International summit urges UN to take tougher action against Iran

An international summit of activists and political
leaders on Friday called on the UN to get tough on Iran’s “murderous,
terrorist” government by implementing stronger sanctions against the regime in
Tehran.
More than 100,000 people from Europe, the US and
Iran took part in the online Transatlantic Summit to Support a Free Iran, which
was organized by the National Council of Resistance of Iran (NCRI) and the
People’s Mojahedin Organization of Iran (PMOI).
Among them were Republican and Democratic US
politicians who set aside domestic differences to join the condemnation of the
Iranian regime and demand an end to its campaign of repression.
Several speakers highlighted a “new wave of
executions” in Iran stemming from mass protests that began in 2018 and surged
again in November 2019 after the Iranian regime increased the price of
gasoline.
There was an international outcry this week after it
was announced on Sept. 12 that Navid Afkari, an Iranian national wrestling
champion, had been executed. He was arrested during the 2018 protests and
accused of killing a security guard, a charge he denied.
“His only crime was to rise up and fight to
overthrow a regime that has devastated Iran and drenched it in blood while
plundering the nation,” said Maryam Rajavi, the newly elected president of
NCRI, during her opening remarks at the summit.
“The people of Iran had been protesting for weeks
against the death sentence handed down to him by (Iranian Supreme Leader Ali) Khamenei’s
judiciary. The people of Iran, human-rights advocates, freedom lovers and
athletes launched an unprecedented worldwide campaign to stop the inhuman
verdict.
“Today, Navid Afkari lives on in the hearts and
struggle of thousands of resistance units in Iran, (which) will continue to
resist and rise up for freedom and justice.”

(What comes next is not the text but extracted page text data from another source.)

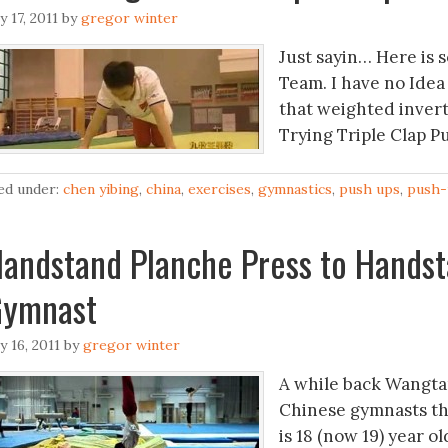
ly 17, 2011
by
gregor winter
Just sayin… Here is 
Team. I have no Idea
that weighted invert
Trying Triple Clap Pu
led under:
chen yibing
,
china
,
exercises
,
gymnastics
,
push ups
,
push-
andstand Planche Press to Handst
Gymnast
ly 16, 2011
by
gregor winter
A while back Wangta
Chinese gymnasts tha
is 18 (now 19) year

The Iranian leadership has a long history of
executing activists who oppose its rule. In 1988, more than 30,000 protesters
were rounded up and put to death. Rajavi said that Iran’s leaders should face
justice for those killings and the murders that followed in the following three
decades.
“The experience of the past 40 years of the clerical
regime’s rule in Iran has shown that it has continued its rule by committing
120,000 executions on political grounds, including the 1988 massacre of 30,000
political prisoners, 90 percent of whom belonged to the PMOI,” she added.

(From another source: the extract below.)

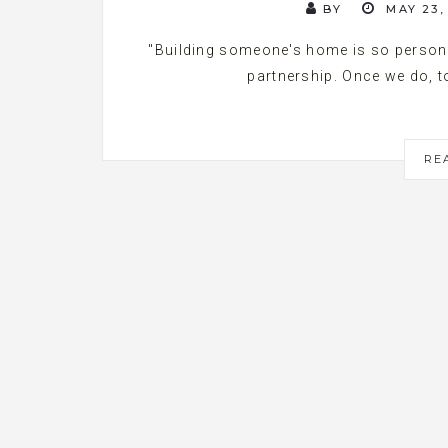
BY
MAY 23,
"Building someone's home is so persona
partnership. Once we do, to
RE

“The regime has been condemned 66 times so far by
the UN General Assembly, as well as in the Human Rights Commission and Council
for its gross human rights violations.”
Iran has spent more than $30 billion to protect the
regime of dictator Bashar Assad in neighboring Syria, Rajavi said, ordering
Iranian militants and their allies deployed there to target and kill American
soldiers and advisers.
With American politics increasingly divided in the
run-up to the presidential election on Nov. 3, there was a rare display of
harmony between Republicans and Democrats.

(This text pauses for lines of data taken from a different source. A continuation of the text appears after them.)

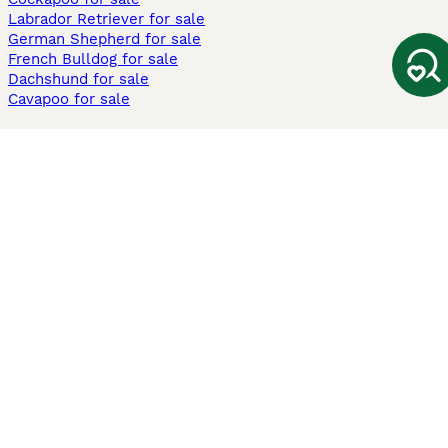
Labrador Retriever for sale
German Shepherd for sale
French Bulldog for sale
Dachshund for sale
Cavapoo for sale
Cats and Kittens For Sale
Maine Coon for sale
British Shorthair for sale
Ragdoll for sale
Bengal for sale
Sphynx for sale
Persian for sale
Savannah for sale
Other Popular Pages
Dogs For Sale In London
Dogs For Sale In Manchester
Dogs For Sale In Scotland
Cats For Sale In London
Cats For Sale In Scotland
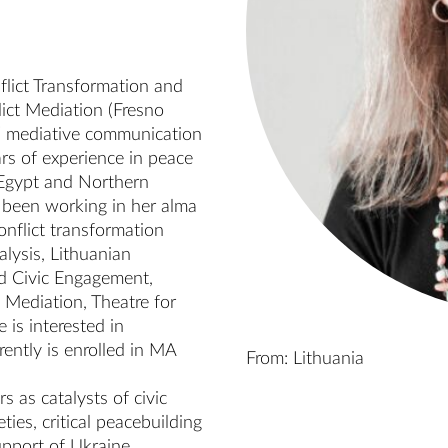
lict Transformation and 
ict Mediation (Fresno 
/ mediative communication 
rs of experience in peace 
gypt and Northern 
been working in her alma 
nflict transformation 
lysis, Lithuanian 
d Civic Engagement, 
Mediation, Theatre for 
is interested in 
ently is enrolled in MA 
From: Lithuania
 as catalysts of civic 
ies, critical peacebuilding 
upport of Ukraine,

The long list of speakers included Republicans such
as Trump adviser and former New York mayor Rudy Giuliani, former house speaker
Newt Gingrich, and senators Ted Cruz and Marco Rubio. On the Democratic side,
senators Bob Menendez, Jeanne Shaheen and Kirsten Gillibrand, and former
senator Joe Lieberman all called for tougher and more restrictive sanctions on
Iran.
“Iran is a regime of terror,” Giuliani said during
his live video address. “Every year brings a new year of violations of human
rights, deprivation and terrorism.”
Although most speakers looked to the future, urging
the UN to strengthen its sanctions against Iran, Giuliani took the opportunity
to criticize former President Barack Obama for trying to “appease” Tehran in
2015 by agreeing to give the Iranians $1 billion at the time of the negotiations
for the Joint Comprehensive Plan of Action (JCPOA), the so-called nuclear deal,
under which Iran agreed to give up its research into nuclear weapons.
British MP David Jones said that the (JCPOA) and the
failure to crack down on the Iranian regime had “encouraged them to pursue
terrorism against its critics,” including members of the US Senate and
Giuliani, who has been an outspoken critic of the regime for many years.
Other speakers including former general James Jones,
who served during the Obama administration. He denounced the regime in Tehran
as one that engages in “scandalous, outrageous and unspeakable cruelty to their
own people.”
On Aug. 14, the UN Security Council rejected a
US-led draft resolution calling for an extension of a UN arms embargo on Iran,
which is due to expire in October. Trump is expected to announce this week that
the US will impose its own embargo against Iran, and urge other nations to
follow suit.
Rajavi criticized the UN for failing to act after
the attacks on protesters last fall, or to condemn the execution of Afkari.